CR: I really like the guitar solo on Hollow Hollow Eyes. I was blind drunk when I did it. I feel like they had to prop me up against the amp to record it.

SCQ: Effect and Cause: Before heading out for the weekend, I ensure my iPod is stacked with potential first-listens for the eventual bus-ride home. Nevertheless, every drunken journey throughout the month of October found me selecting 'Mirrors' and letting the whole disc flow from there. Okay, your turn: confess a true tale that inspired one of the songs on Sleep Forever.

BW: "Hollow Hollow Eyes" was written after visiting an out of town friend who had turned into a heroin addict since the last time I had seen him. We've seen friends go down that path before and it never ends happily, unfortunately.

CR: The song Billy Speed is a memorial to our best friend who passed away and originally the song was created on top of a Rufus Thomas (of Walking The Dog fame) sample, hip-hop style.

SCQ: If all the reasonable and implausible ideas in your head came to fruition in 2011, what would they be?

BW: We want to make a much better 3rd album than anything we've done before - we want to surprise ourselves. And hopefully see some places we haven't seen before - I'm looking at you, Japan and Latin America.

CR: Another album to be proud of.

Wednesday, November 10, 2010

Sleep Forever - Crocodiles












Sleep Forever

Crocodiles
Fat Possum Records.

SCQ Rating: 80%

If rock and roll got its start as the heartbeat of youth and aggression, psych-rock’s origin stemmed from marijuana roaches and comfy couches. A different sort of rebellion, then; one that welcomed grooves and tempos that Elvis Presley and Chuck Berry used, not for the purpose of dancing or flaunting their conservative parents, but as a means to surrender their understandings of a genre that had hardly woken up and become self-aware. As a child of the 80s who missed the mainstream peaks of both genres, I hear psych-rock as rock and roll surviving its adolescence and realizing an enormous world of influences and possibilities. Incorporate some eastern raga influences into your guitar-work, grab some dewy mysticism in the form of blown-out reverb, or maybe just act out by playing tapes backwards and singing far-out lyrics. My generation laughed at typecast hippies talking about mind-expansion but that’s because many of us grew up in a time of corporate radio. The tenets of psychedelic rock are all too real.
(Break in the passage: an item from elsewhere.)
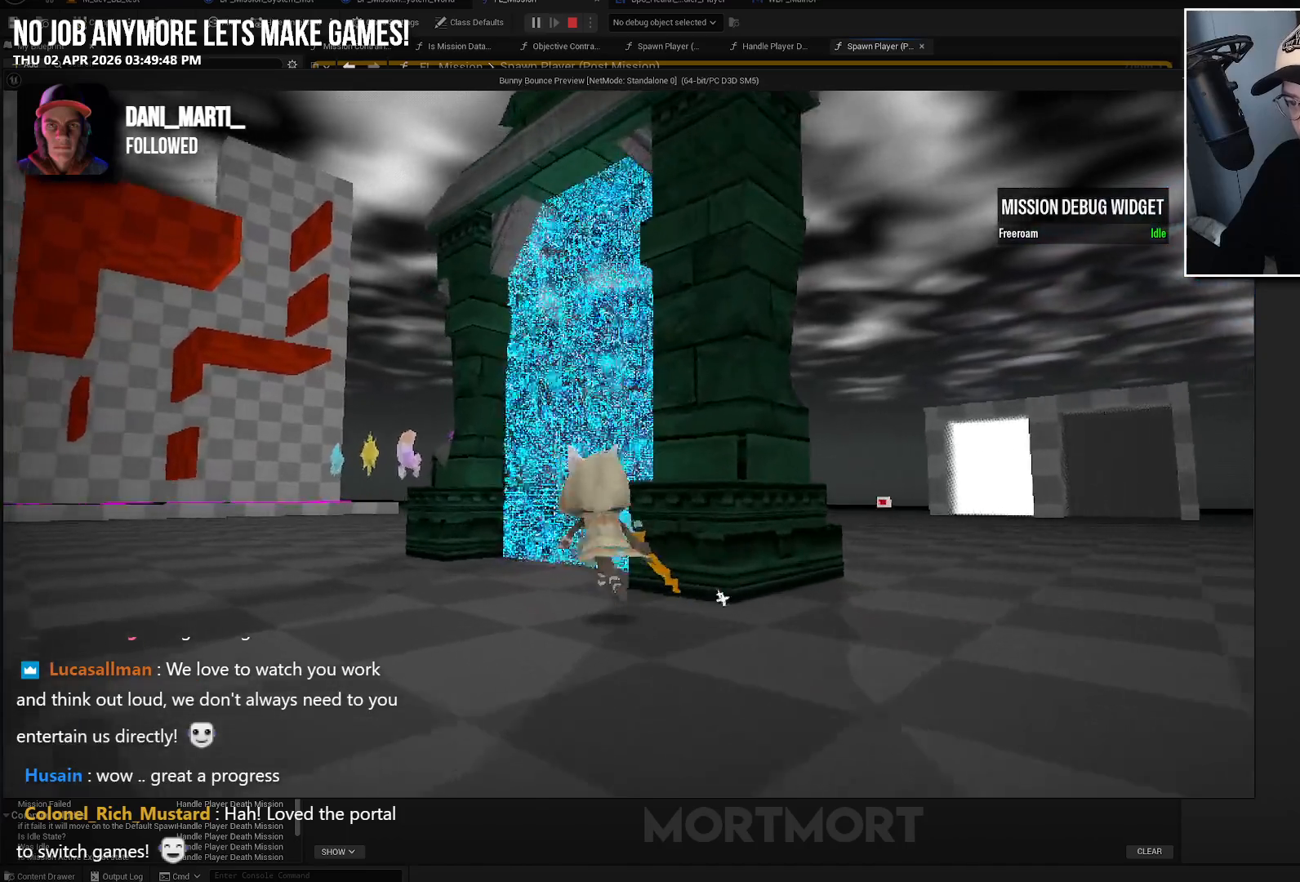
{"buttons": [], "left_stick": "up", "right_stick": "center", "events": [[117, "left_stick", "up"]]}
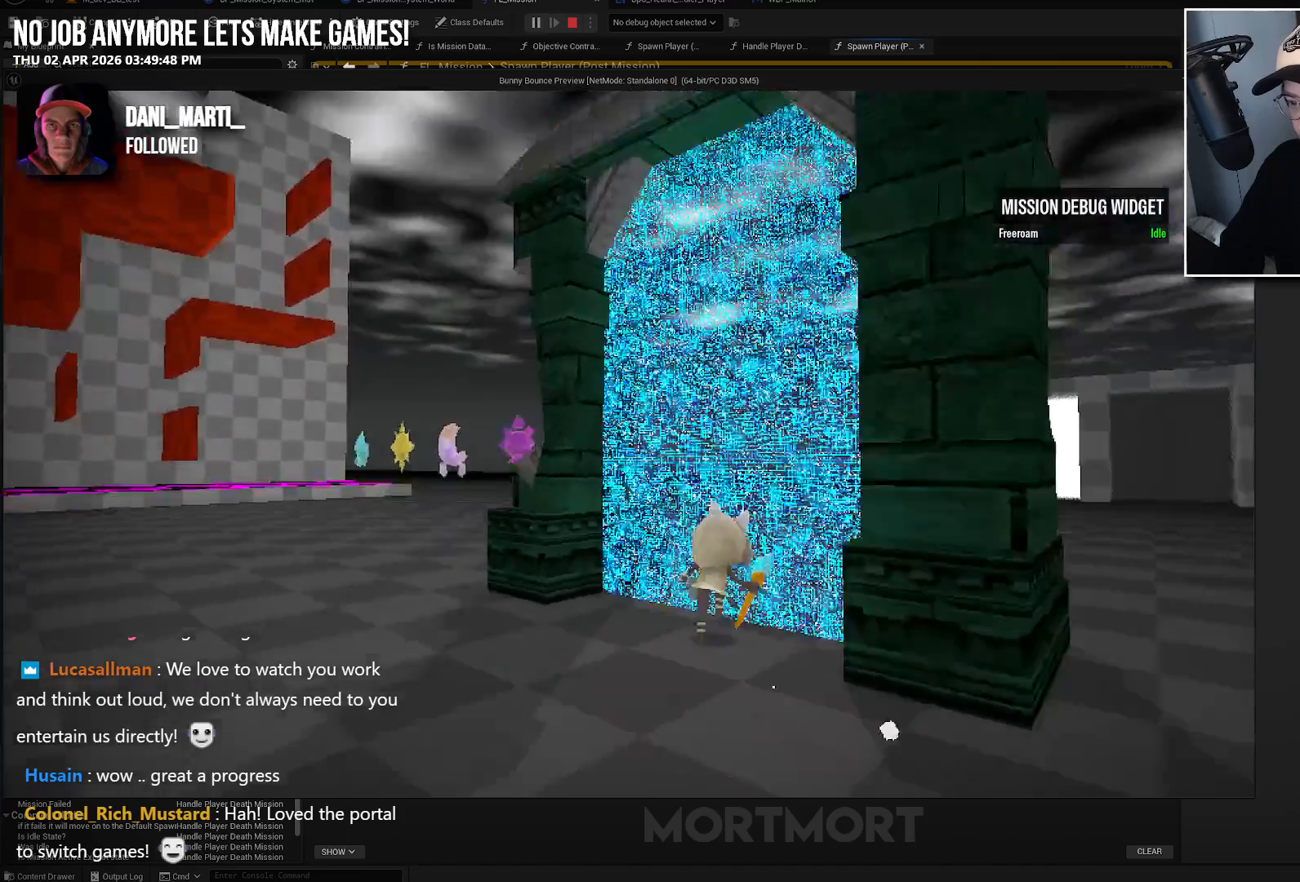
{"buttons": [], "left_stick": "center", "right_stick": "center", "events": [[67, "left_stick", "up-right"], [367, "left_stick", "center"]]}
September saw the release of two prominent psych-rock outfits, Crocodiles and The Black Angels, harnessing similar strains of psych-rock into very separate end results. And although I initially envisioned penning a psych-rock duel contrasting the two, I’ve since resigned myself not to delve into the latter band’s work. Not to say Phosphene Dream isn’t without its merits; actually, The Black Angels hone a very faithful delineation of psych-rock’s roots, from Alex Maas’ vocal-take on Jim Morrison to the rhythm-section’s early-70s swagger. Yet occasionally punching your guitars out of the mix as the 90s saw fit doesn’t equal the progressive scope that a band like Crocodiles are taking on their spellbinding Sleep Forever.

Inaudible strands of heady loops unfurl from speakers into a chugging roar of distortion that sets the groundwork for ‘Mirrors’. And although that roar may not sound so far-removed from the guitar squalls conducted by The Black Angels or their colleagues, it’s just steadying the foundation for Sleep Forever’s coming permutations. Guitar-fuzz merges to haunted-house organs on the raucous ‘Hollow Hollow Eyes’ yet that fuzz develops an anemic sheen over ‘Girl In Black’ and ‘All My Hate and My Hexes Are For You’, as if their testosterone has been drained in favour of quieter reflections. Such meditative songwriting still presents a watershed moment for the band some publications considered a weak link in 2009’s lo-fi explosion, and Sleep Forever’s eight tracks show that Crocodiles aren’t content to simply rehash psych-rock’s greatest trademarks. Split between distorted aggression and hypnotic soundscapes, this record all but refutes the notion that Crocodiles have any contemporaries at present. Far-out, indeed.